Pour remédier à cette situation, un changement constitutionnel est jugé indispensable pour réorganiser les relations entre l’exécutif et le législatif (président, Chambre des représentants et Conseil représentatif régional) sur des bases plus solides. En outre, il est nécessaire de simplifier la structure des partis politiques pour renforcer les relations entre l’exécutif et le législatif, ainsi que de construire un système de partis plus conforme au système présidentiel.
Conclusion
La dynamique politique indonésienne montre que le système multipartite de l’ère de la Réforme était censé renforcer la démocratie. En réalité, les forces d’opposition ont été affaiblies par la domination de la coalition gouvernementale dirigée par Jokowi. La coalition contrôlant presque tous les sièges à la Chambre des représentants, le rôle de l’opposition dans la supervision et l’équilibre du pouvoir gouvernemental est devenu de plus en plus limité, ce qui a conduit à un déclin de la qualité de la démocratie.

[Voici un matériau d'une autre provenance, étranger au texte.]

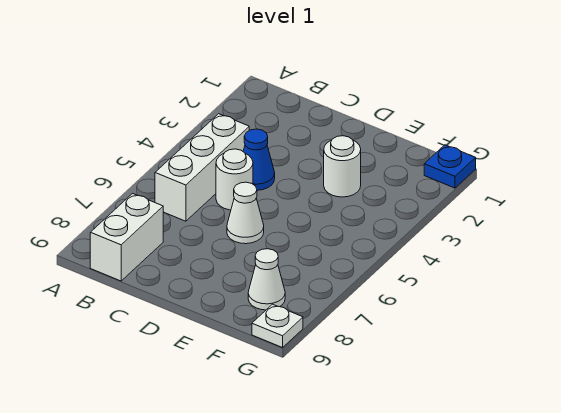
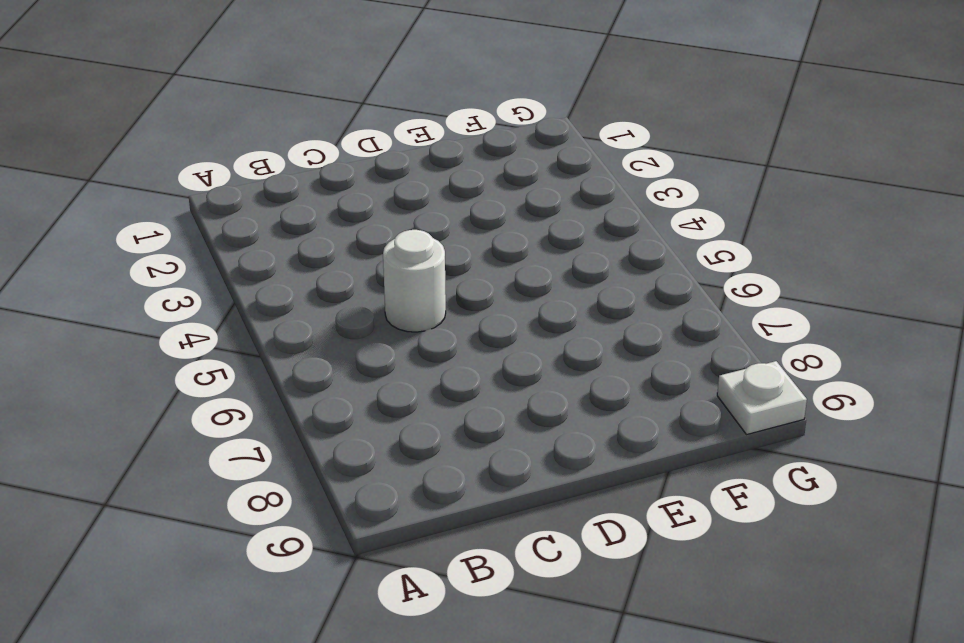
none -> white 1x3 brick [155,114,249,221]
none -> white 1x2 brick [90,194,163,281]

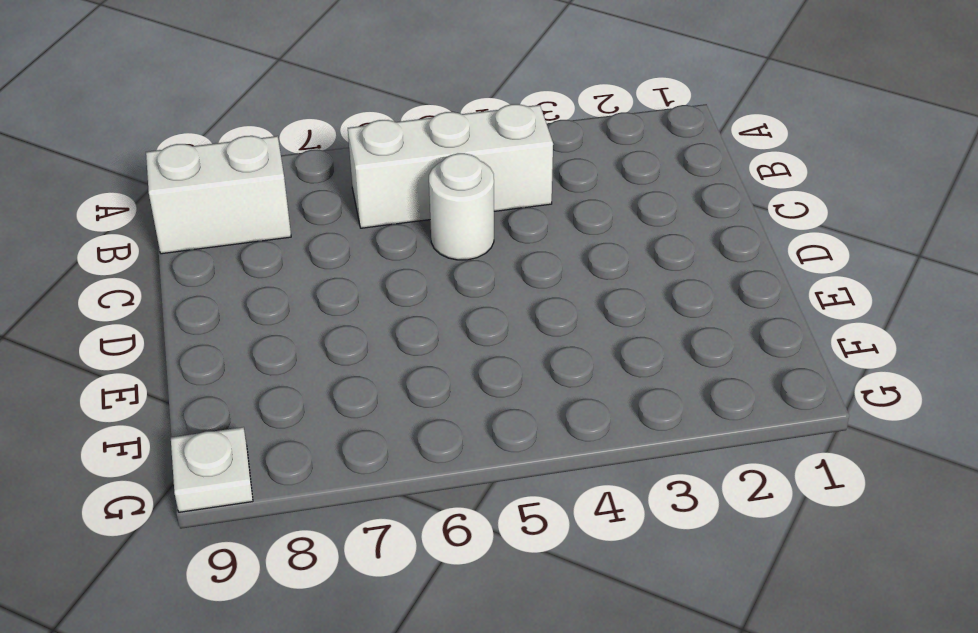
none -> blue 1x1 cone [243,129,275,190]
none -> white 1x1 cone [227,182,264,244]

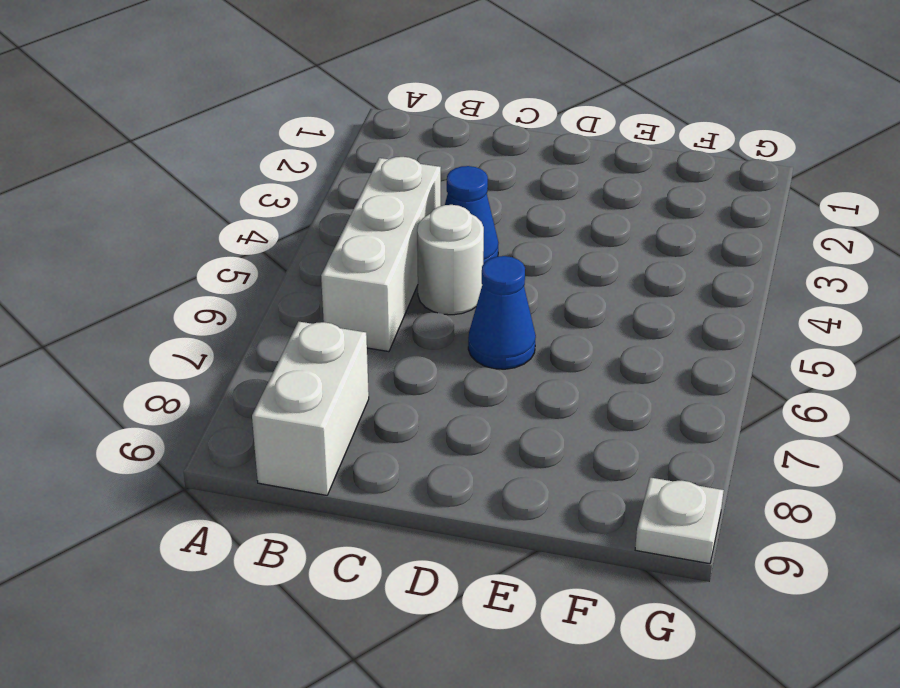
blue 1x1 cone [468,256,536,369] -> white 1x1 cone [227,182,264,244]
none -> white 1x1 round brick [324,136,361,197]
none -> white 1x1 cone [248,249,285,310]

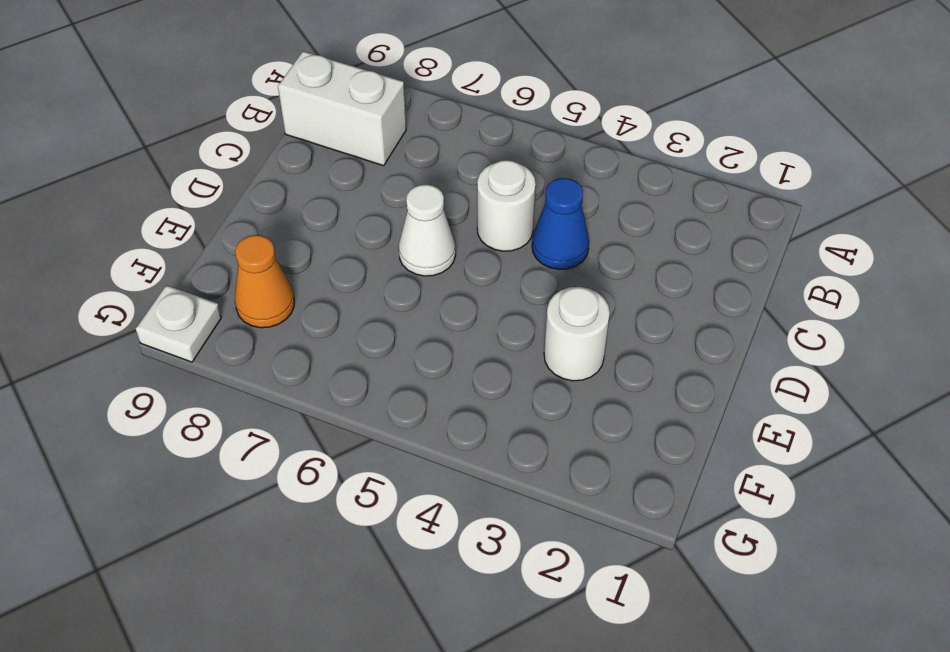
orange 1x1 cone [235,235,294,328] -> white 1x1 cone [248,249,285,310]
none -> white 1x3 brick [155,114,249,221]
none -> blue 1x1 plate [424,145,476,188]

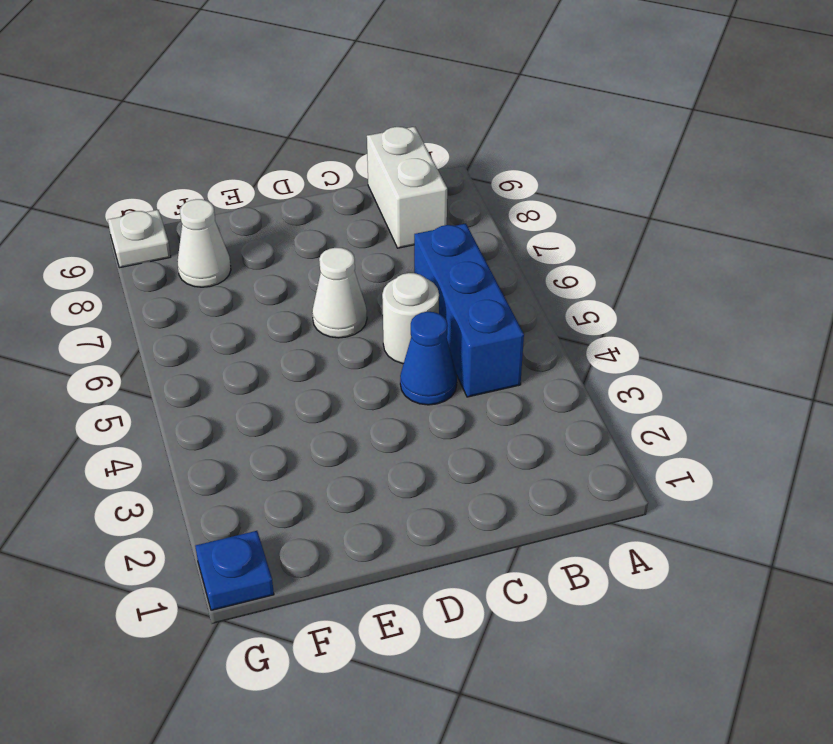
blue 1x3 brick [414,224,524,397] -> white 1x3 brick [155,114,249,221]
none -> white 1x1 round brick [324,136,361,197]

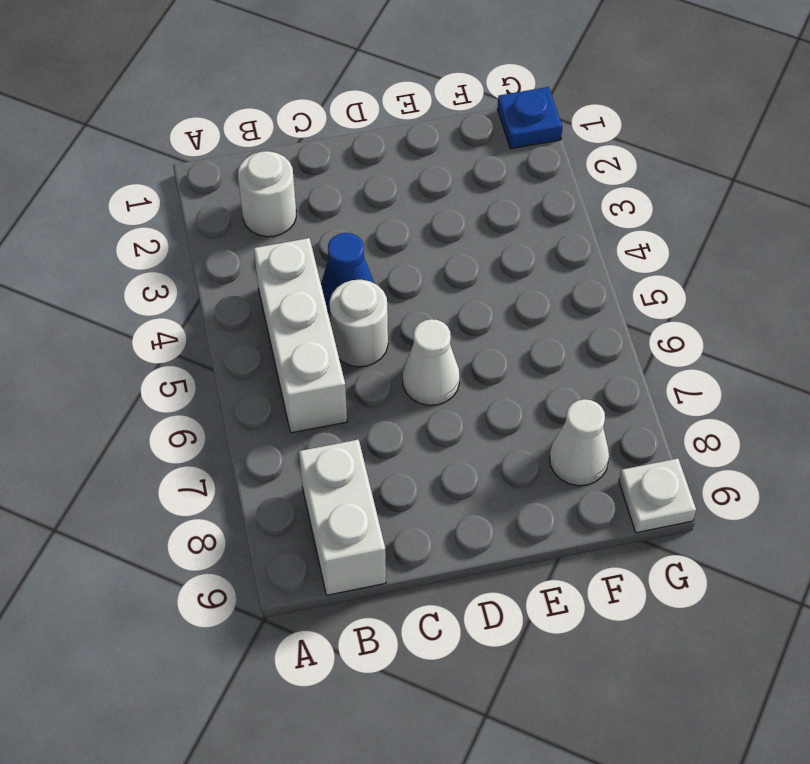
white 1x1 round brick [238,151,296,237] -> white 1x1 round brick moved to [324,136,361,197]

Cet affaiblissement de l’opposition crée des risques pour la responsabilité du gouvernement et encourage un éventuel autoritarisme dans le système présidentiel. Pour résoudre ces problèmes, des réformes constitutionnelles visant à équilibrer les pouvoirs entre l’exécutif et le législatif et des améliorations dans la structure des partis politiques sont nécessaires pour renforcer la fonction de contrôle et d’équilibre du gouvernement indonésien.